Better Prep & Round Two with the Ooni Pizza Oven
I’ve always liked the following quote. My Dad didn’t make it up, but he liked to remind me of it when I was a kid:
“Good judgement comes from experience… And experience comes from bad judgement.”
Armed with my experience and bad judgement from the Mother’s Day test run, I did a bit more prep before Round 2.
I purchased an Ooni 12” Classic Pizza Peel and was given an extra infrared thermometer by my Mother-in-law. My wife also made the simple enhancement of putting the uncooked pizzas on wax paper, then cutting out the paper around the edges of the crust.
Proper Pre-Heating and Prep
My 2nd run with the Ooni Pizza Oven yet again occurred on a windy day. However this time I moved the oven to the corner of the yard under a pergola where our fire table sits. With much better protection from the wind in this corner, I experienced no issues with the flame going out.
To pre-heat the oven and my pizza stone, I turned up the gas almost to the highest level, and set my watch for 15 minutes. Using my fancy (actually not really that fancy) infrared thermometer, I verified the pizza stone was around 740 degrees (Fahrenheit) near its center.
I then turned down the gas to a much lower level than I had on my first test run. The basic goal here was to ensure a really hot stone and better-cooked dough, with a lower flame and air temperature for less burning on top.
With my peel ready and wax paper under the dough, it was time to fire things up.
Cooking and Practicing Patience
The Ooni website and instructional materials make a lot of mentions of “60 second pizza.” They say things like “Cooks stone-baked fresh 12” pizza in just 60 seconds.”
That’s not necessarily untrue. However, I had way more success cooking at a lower temperature for two-and-a-half to three minutes.

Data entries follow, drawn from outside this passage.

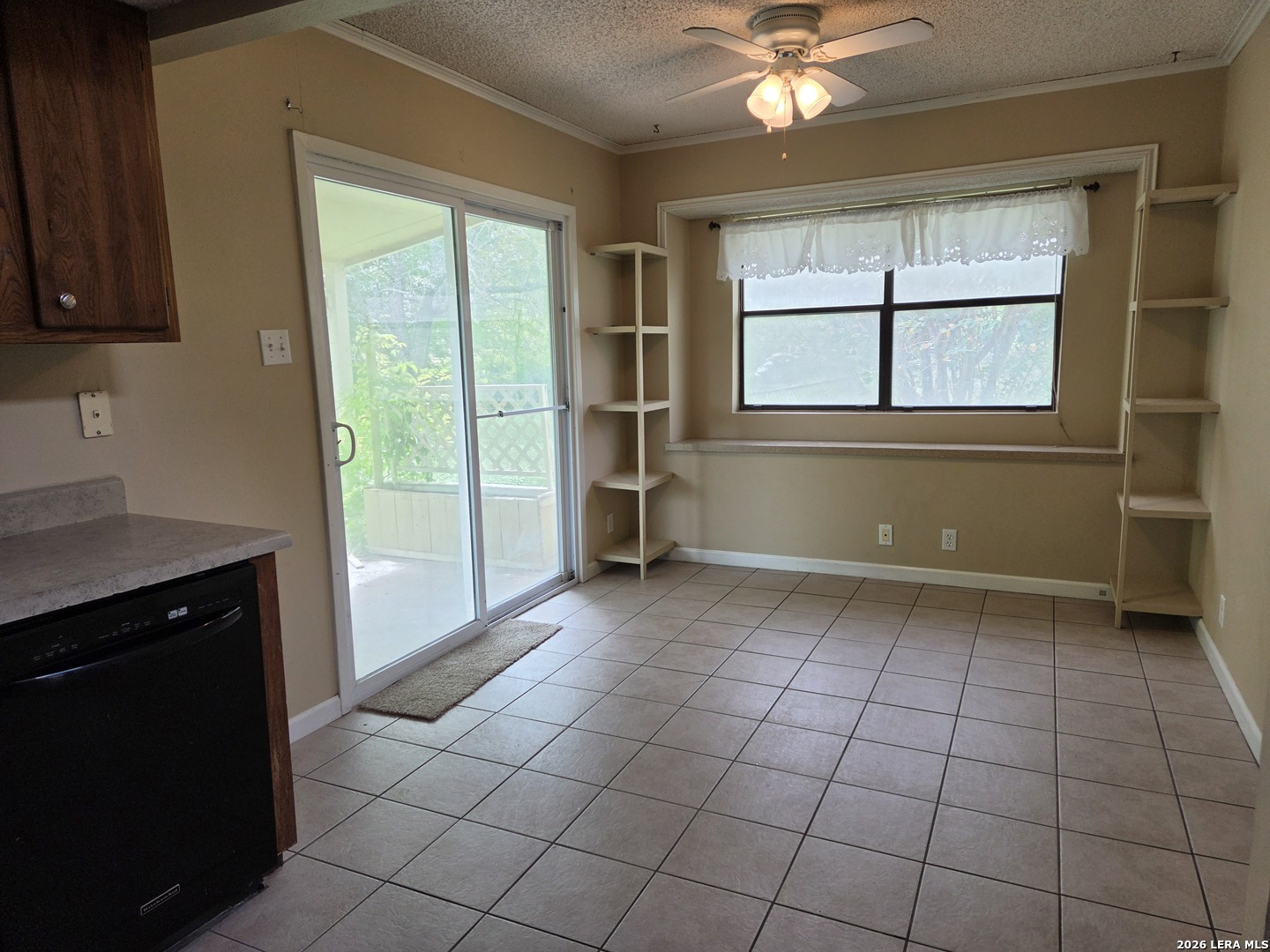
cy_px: 476
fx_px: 844
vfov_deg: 58.9
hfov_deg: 73.9
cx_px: 635
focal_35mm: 23
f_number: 1.8
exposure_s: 1/120
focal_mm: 5.4
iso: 50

Having my phone out with the timer on was helpful. It helped me stay on schedule with rotating my pies every 30 seconds. The back of the oven closer to the flame is obviously hotter than the front of the oven. So rotation is key.
After a few rotations with the pizza peel, the dough usually hardens enough to pull out the wax paper underneath. In my experience, only the small edges of the paper that stuck out beyond the edges of the pizza burned.
The end result was pleasantly surprising. Fluffy warm dough cooked all the way through from center to edge. Hot melted cheese and very lightly singed toppings that were crispy but not burned.
Not Just a Fluke, More Fast & Tasty Pizza
They boys now had their pepperoni and cheese pizzas, and legitimately appeared to be enjoying them. Armed with my peel and newfound confidence, I proceeded to ready my next round.
I neglected to check the stone temperature with my infrared thermometer at this point, which will be an area of improvement for next time. I think perhaps the temperature dropped a little more than I’d wanted, as my next round of pizzas each took close to three-and-a-half minutes to properly cook.
Nonetheless, I was pleased again with the end result, with photographic evidence below:
Even taking a little extra time to pre-heat and cook the pies themselves, from set up of the oven to completion I had all four pizzas finished within about 25 minutes. Measuring success by the number of leftover pieces from everyone else’s pizzas, it was a good night. I didn’t overeat finishing other people’s scraps because there weren’t any.
Final Verdict for the Ooni Pizza Oven
Overall, I’m really happy with this purchase so far. Honestly, it’s not a product i would have normally shelled out $349 for. But I’m glad Mother’s Day was my excuse to buy it.
Financially, I don’t know if we’ll eat enough pizza to offset the cost over time, but it does save some money. If you use something like Trader Joe’s Ready to Bake Pizza Dough ($1.50 at my local store), you’re in good shape. Each dough ball made two of small pizzas pictured above for the 12″ Ooni oven.
Even after the cost of your pizza sauce, mozzarella cheese and other toppings, you’ll still save a healthy amount versus takeout or delivery each time you use your Ooni. I’m guessing if I end up using it 20+ times, it will probably pay for itself.
Despite my very limited culinary skills, by my 2nd time using the Ooni, I actually did a pretty serviceable job cooking the pizzas. Clean up is also very easy. When using wax paper especially, there’s almost no mess left on the pizza stone after each bake.